James m'embrassa avec douceur et passion. Je le pris dans mes bras et le serra de toutes mes forces pour sentir son odeur de fraîcheur. James me décolla du mur pour m'enlacer la taille.
Mon cerveau n'avait dieu que pour lui. Je mis mes mains sur son visage pour le rapprocher de moi. Il serra ses mains dans mon dos et je partis dans autre monde, un monde de bonheur absolu. La douceur de son baiser disparut pour laisser place à de la fureur, de l'impatience. Je le serrais si fort que mes muscles allaient lâcher. Mais je voulais le garder près de moi pour toujours. J'étais peut-être un peu trop euphorique.
Ce baiser dura presque dix minutes, puis je finis par me retirer. Nous nous fixâmes quelques instants puis James prit la direction de la sortie. Ne voulant pas le voir partir, je le suivis. James ralentit pour m'attendre. Lorsque je fus à sa portée, nous nous primes bras dessus bras dessous, pour continuer notre route.
Je ne savais pas où nous allions, ni comment, mais peut importait. J'étais avec James. C'était ce qu'il y avait de plus important. Je fus surprise de constater que la destination était Jenkins Creek Park. C'était le parc de Covington. Il y avait, en ce parc, des statues d'anges ou de diables taillées en pierre brute. L'église n'était pas loin et le parc lui appartenait.

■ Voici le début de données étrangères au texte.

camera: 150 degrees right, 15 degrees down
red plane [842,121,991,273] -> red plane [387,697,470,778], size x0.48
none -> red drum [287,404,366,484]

Plus petite, j'y allais avec ma famille d'accueil, et je pensais que ces statues étaient réelles et qu'elles me regardaient. Maintenant je ne sais pas si elles peuvent bouger, mais je sais qu'elles racontent une vraie histoire. James m'entraîna par la main jusqu'à un banc à la peinture écaillée.
- Je suis désolé d'avoir tué Jana, dit-il en s'asseyant, mais si tu savais ce qu'elle avait fait...

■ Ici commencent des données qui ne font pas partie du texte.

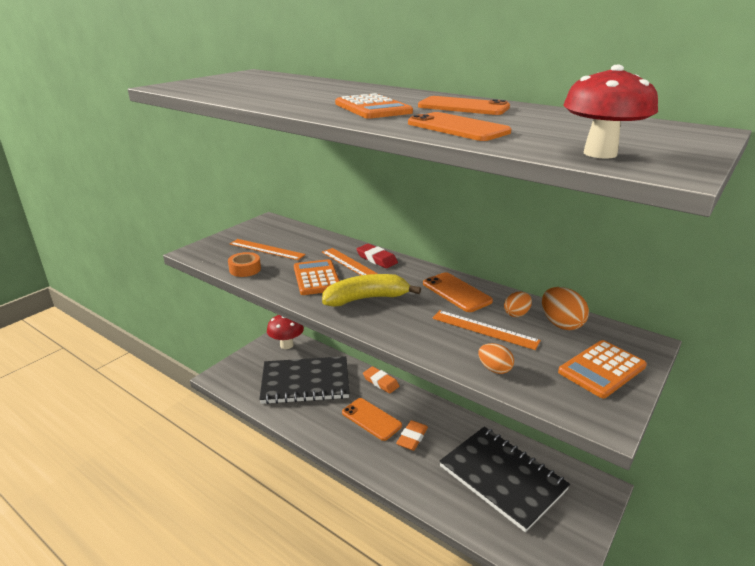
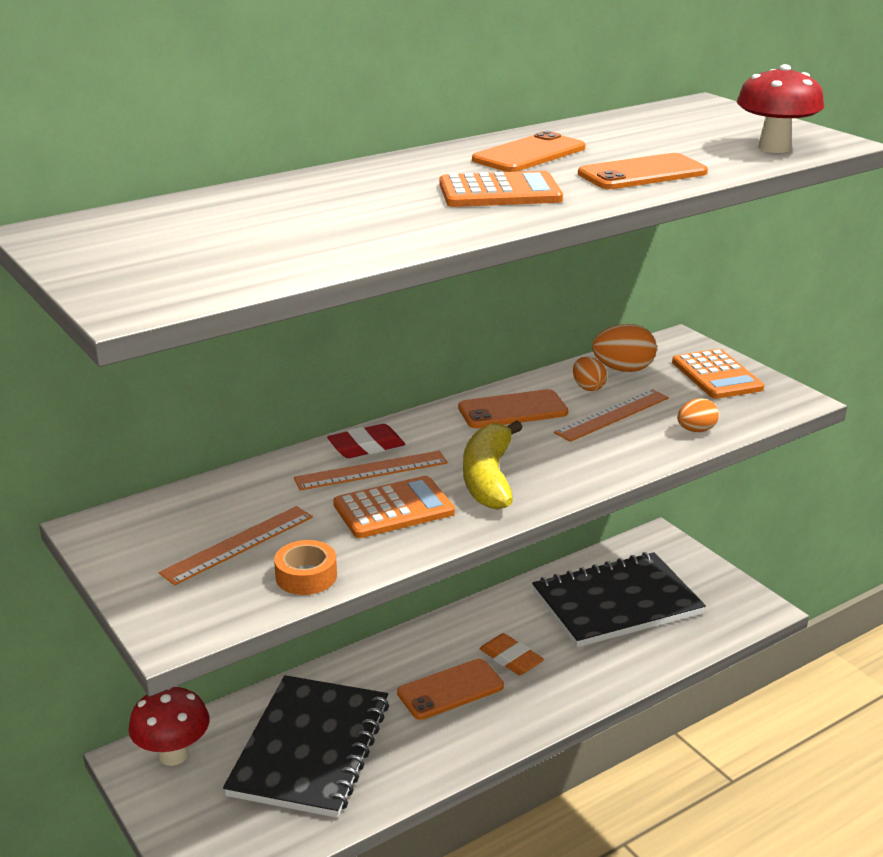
camera: 70 degrees left, 0 degrees up
orange calculator [294,259,340,295] -> orange calculator turned 150 degrees clockwise [333,476,455,538]
orange eraser [363,366,399,394] -> none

Il serra le poing. Je lui souris. Je lui avais déjà pardonné. Tout à coup, un homme arriva. Je retins mon souffle mais James me rassura.
- Tout va bien, c'est Jarry.
L'homme s'approcha et je pus distinguer son visage. Il était blond aux yeux bleus clairs, avait un visage carré, un menton dur et un nez imposant sans trop l'être. Il était très souriant et ses dents était d'une blancheur impeccable.
- Salut, me dit-il. Tu dois être Dabria.
J'acquiesçais. Il avait l'air très gentil. Il se jeta sur James pour le plaquer au sol. Sûrement un signe de politesse.
- Tu m'as eu, dit James en riant.
Jarry se releva. James sur ses talons.
- Jarry est mon meilleur ami, m'expliqua-t'il, c'est un diable aussi. Rassure-toi, il est comme moi.
- Fais quand même attention Drabia, les diables ne sont pas fréquentables.
La voix de Jenny me fit sursauter. Je voulais tant la revoir... James lut dans mes pensées et je décelais une lueur de pitié dans son regard. Soudain, le rendez-vous de vingt heures me revint en mémoire et je me détournais, cachant mon regard inquiet.
- Euh... Il faut que j'y aille, prétextais-je, je travaille demain et je ne voudrais pas être trop fatiguée.
- D'accord, dit James froidement, rejoins-moi demain même heure.
- Ok... Au revoir Jarry.
- Salut Dabria.
Je m'éloignais. Il m'avait parlé d'un ton si froid que j'en avais eu la chair de poule. Il savait quelque chose et je pensais tout de suite qu'il allait me suivre.
Et étrangement, ça ne me rassurait pas vraiment.